WHAT YOU SHOULD DO: The answer must consist only of the lines from the line with "X97751Y-58893D03*" to the line with "X81716Y-43338D03*", both included, exactly as they stand below.

[Source records]
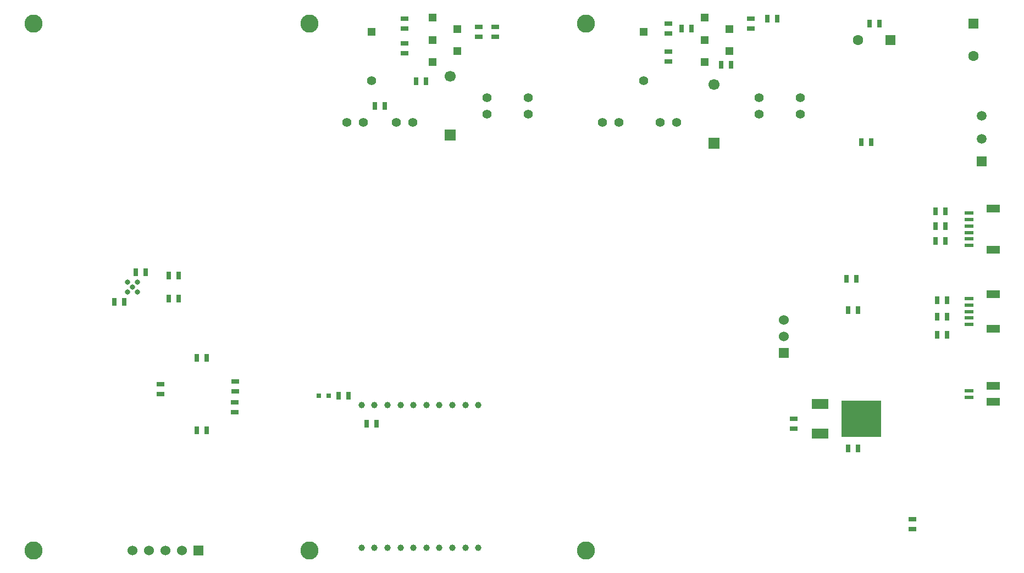
<source format=gbs>
G04 (created by PCBNEW (2013-05-31 BZR 4019)-stable) date 6/4/2013 8:20:18 PM*
%MOIN*%
G04 Gerber Fmt 3.4, Leading zero omitted, Abs format*
%FSLAX34Y34*%
G01*
G70*
G90*
G04 APERTURE LIST*
%ADD10C,0.00590551*%
%ADD11R,0.0590551X0.0590551*%
%ADD12C,0.0590551*%
%ADD13R,0.0531496X0.023622*%
%ADD14R,0.0787402X0.0472441*%
%ADD15R,0.025X0.045*%
%ADD16R,0.045X0.025*%
%ADD17C,0.0315*%
%ADD18R,0.06X0.06*%
%ADD19C,0.06*%
%ADD20C,0.055*%
%ADD21C,0.11*%
%ADD22R,0.0511811X0.0511811*%
%ADD23C,0.0551181*%
%ADD24R,0.0669291X0.0669291*%
%ADD25C,0.0669291*%
%ADD26C,0.0393701*%
%ADD27R,0.0629921X0.0629921*%
%ADD28C,0.0629921*%
%ADD29R,0.243X0.224*%
%ADD30R,0.1X0.06*%
%ADD31R,0.0314X0.0314*%
G04 APERTURE END LIST*
G54D10*
G54D11*
X98500Y-49377D03*
G54D12*
X98500Y-48000D03*
X98500Y-46622D03*
G54D13*
X97751Y-54090D03*
X97751Y-53696D03*
X97751Y-52515D03*
X97751Y-52909D03*
G54D14*
X99208Y-54759D03*
X99208Y-52240D03*
G54D13*
X97751Y-53303D03*
X97751Y-54484D03*
G54D15*
X85500Y-40700D03*
X86100Y-40700D03*
G54D16*
X84500Y-41300D03*
X84500Y-40700D03*
X68000Y-41800D03*
X68000Y-41200D03*
X63500Y-40700D03*
X63500Y-41300D03*
X63500Y-42200D03*
X63500Y-42800D03*
G54D15*
X80900Y-41300D03*
X80300Y-41300D03*
G54D17*
X47000Y-57000D03*
X47300Y-56700D03*
X46700Y-56700D03*
X47300Y-57300D03*
X46700Y-57300D03*
G54D18*
X51000Y-73000D03*
G54D19*
X50000Y-73000D03*
X49000Y-73000D03*
X48000Y-73000D03*
X47000Y-73000D03*
G54D18*
X86500Y-61000D03*
G54D19*
X86500Y-60000D03*
X86500Y-59000D03*
G54D20*
X85000Y-45500D03*
X85000Y-46500D03*
X87500Y-45500D03*
X87500Y-46500D03*
X75500Y-47000D03*
X76500Y-47000D03*
X64000Y-47000D03*
X63000Y-47000D03*
X68500Y-45500D03*
X68500Y-46500D03*
X79000Y-47000D03*
X80000Y-47000D03*
X61000Y-47000D03*
X60000Y-47000D03*
X71000Y-45500D03*
X71000Y-46500D03*
G54D13*
X97751Y-59287D03*
X97751Y-58893D03*
X97751Y-57712D03*
X97751Y-58106D03*
G54D14*
X99208Y-59562D03*
X99208Y-57437D03*
G54D13*
X97751Y-58500D03*
G54D21*
X57750Y-41000D03*
X74500Y-41000D03*
X74500Y-73000D03*
X57750Y-73000D03*
X41000Y-41000D03*
X41000Y-73000D03*
G54D22*
X78000Y-41523D03*
G54D23*
X78000Y-44476D03*
G54D22*
X61500Y-41523D03*
G54D23*
X61500Y-44476D03*
G54D22*
X81716Y-40661D03*
X81716Y-42000D03*
X81716Y-43338D03*
X83212Y-41330D03*
X83212Y-42669D03*
X65216Y-40661D03*
X65216Y-42000D03*
X65216Y-43338D03*
X66712Y-41330D03*
X66712Y-42669D03*
G54D24*
X82287Y-48271D03*
G54D25*
X82287Y-44728D03*
G54D24*
X66287Y-47771D03*
G54D25*
X66287Y-44228D03*
G54D26*
X60893Y-64169D03*
X61681Y-64169D03*
X62468Y-64169D03*
X63255Y-64169D03*
X64043Y-64169D03*
X64830Y-64169D03*
X65618Y-64169D03*
X66405Y-64169D03*
X67192Y-64169D03*
X67980Y-64169D03*
X67980Y-72830D03*
X67192Y-72830D03*
X66405Y-72830D03*
X65618Y-72830D03*
X64830Y-72830D03*
X64043Y-72830D03*
X63255Y-72830D03*
X62468Y-72830D03*
X61681Y-72830D03*
X60893Y-72830D03*
G54D27*
X92984Y-42000D03*
G54D28*
X91015Y-42000D03*
G54D27*
X98000Y-41015D03*
G54D28*
X98000Y-42984D03*
G54D15*
X95800Y-57800D03*
X96400Y-57800D03*
X95800Y-58800D03*
X96400Y-58800D03*
X95800Y-59900D03*
X96400Y-59900D03*
X95700Y-54200D03*
X96300Y-54200D03*
X95700Y-53300D03*
X96300Y-53300D03*
X95700Y-52400D03*
X96300Y-52400D03*
X61700Y-46000D03*
X62300Y-46000D03*
X90300Y-56500D03*
X90900Y-56500D03*
X64800Y-44500D03*
X64200Y-44500D03*
X82700Y-43500D03*
X83300Y-43500D03*
G54D16*
X79500Y-41000D03*
X79500Y-41600D03*
G54D15*
X91700Y-41000D03*
X92300Y-41000D03*
G54D16*
X69000Y-41200D03*
X69000Y-41800D03*
X79500Y-43300D03*
X79500Y-42700D03*
G54D13*
X97751Y-63303D03*
X97751Y-63696D03*
G54D14*
X99208Y-63972D03*
X99208Y-63027D03*
G54D29*
X91200Y-65000D03*
G54D30*
X88700Y-65900D03*
X88700Y-64100D03*
G54D16*
X94300Y-71700D03*
X94300Y-71100D03*
G54D15*
X91000Y-58400D03*
X90400Y-58400D03*
X47200Y-56100D03*
X47800Y-56100D03*
X45900Y-57900D03*
X46500Y-57900D03*
X49200Y-57700D03*
X49800Y-57700D03*
X49800Y-56300D03*
X49200Y-56300D03*
X91200Y-48200D03*
X91800Y-48200D03*
X51500Y-65700D03*
X50900Y-65700D03*
X61200Y-65300D03*
X61800Y-65300D03*
G54D16*
X53200Y-64600D03*
X53200Y-64000D03*
G54D15*
X51500Y-61300D03*
X50900Y-61300D03*
G54D16*
X53229Y-62740D03*
X53229Y-63340D03*
X48700Y-62900D03*
X48700Y-63500D03*
X87100Y-65600D03*
X87100Y-65000D03*
G54D15*
X91000Y-66800D03*
X90400Y-66800D03*
G54D31*
X58895Y-63600D03*
X58305Y-63600D03*
G54D15*
X60100Y-63600D03*
X59500Y-63600D03*
M02*

</source>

TASK ANSWER:
X97751Y-58893D03*
X97751Y-57712D03*
X97751Y-58106D03*
G54D14*
X99208Y-59562D03*
X99208Y-57437D03*
G54D13*
X97751Y-58500D03*
G54D21*
X57750Y-41000D03*
X74500Y-41000D03*
X74500Y-73000D03*
X57750Y-73000D03*
X41000Y-41000D03*
X41000Y-73000D03*
G54D22*
X78000Y-41523D03*
G54D23*
X78000Y-44476D03*
G54D22*
X61500Y-41523D03*
G54D23*
X61500Y-44476D03*
G54D22*
X81716Y-40661D03*
X81716Y-42000D03*
X81716Y-43338D03*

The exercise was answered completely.